Ele comprovou essa tese comparando estudantes na volta às aulas. Em famílias mais ricas ou que priorizam educação de qualidade para os filhos, as crianças progridem em conhecimento durante as férias. Por outro lado, famílias que não criam um ambiente desafiador e incentivador vêem seus filhos regredirem nesse mesmo período.

Investimento

Pela estimativa de Monlevade, ter a escola em tempo integral custaria no mínimo mais R$ 70 bilhões ao Estado. Para se ter uma ideia, no ano passado foram gastos R$ 250 bilhões na educação, sendo 75% desse montante aplicados na educação básica e o restante no ensino superior.

O consultor do Senado avaliou as formas de financiamento dessa escola mais integral e de maior qualidade e defendeu um aporte maior de recursos federais se o governo reformar a cobrança de quatro tipos de impostos.

O primeiro seria o Imposto Territorial Rural, que, na visão dele, é subcobrado. Depois, sugeriu o escalonamento do Imposto de Renda para aumentar a alíquota máxima e uma maior cobrança de impostos sobre grandes fortunas. Por fim, cogitou a volta da cobrança da CPMF, mas, em vez de saúde, o investimento seria integral na educação.

Outra forma de financiamento sugerida por ele é a obrigação de o bacharel formado em universidade federal retribuir o investimento do Estado pagando 2% de alíquota extra no seu imposto de renda diretamente para a universidade que cursou.

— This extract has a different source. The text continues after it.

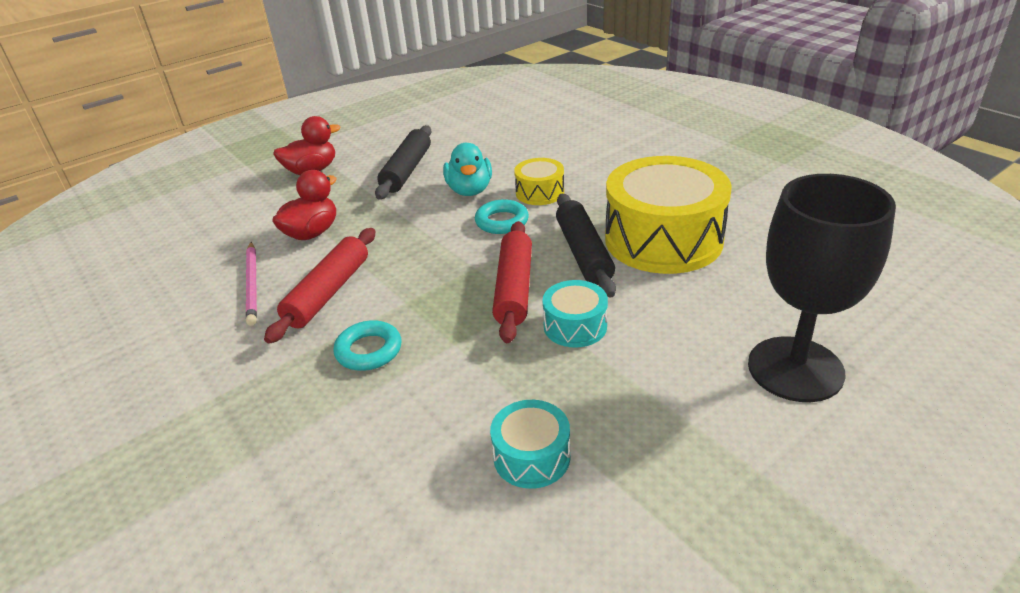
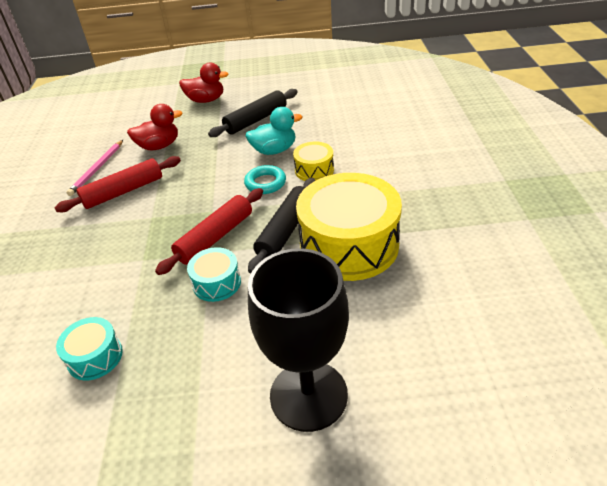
camera: 35 degrees right, 5 degrees up
(369, 350) = (100, 240): turquoise ring -> none
(470, 190) = (274, 150): turquoise duck -> turquoise duck turned 135 degrees counterclockwise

– O Brasil é um dos únicos países a oferecer educação superior federal sem qualquer cobrança de contrapartida dos alunos formados, que naturalmente têm um aumento real da sua renda após entrarem no mercado de trabalho.

Resultados

Os dois convidados foram céticos sobre uma mudança radical dos resultados dos alunos brasileiros no Pisa a curto prazo. Marcelo Medeiros foi enfático:

– O desempenho no Pisa combina a qualidade da escola que forma os alunos e a qualidade dos próprios alunos. Está dentro do controle das políticas públicas a meta de fazer a educação ser exemplar, mas ainda que isso acontecesse da noite para o dia, demorariam anos para esse melhor desempenho aparecer no Pisa.

Lembrando a importância do conhecimento dos pais na educação dos filhos, ele disse que há um “freio geracional” que faz 20 anos serem um tempo razoável para melhorar brutalmente a educação, embora os resultados não apareçam nessa mesma velocidade.

O senador Cristovam Buarque (PDT-DF) lembrou que, por isso, é preciso gastar na promoção de educação para os pais, colocar livros nas casas, criar um entorno favorável à educação. Durante a audiência, ele fez cálculos de como o investimento de 10% do Produto Interno Bruto (PIB) mudaria a cara da educação nos próximos anos, a exemplo do que aconteceu na Coréia do Sul.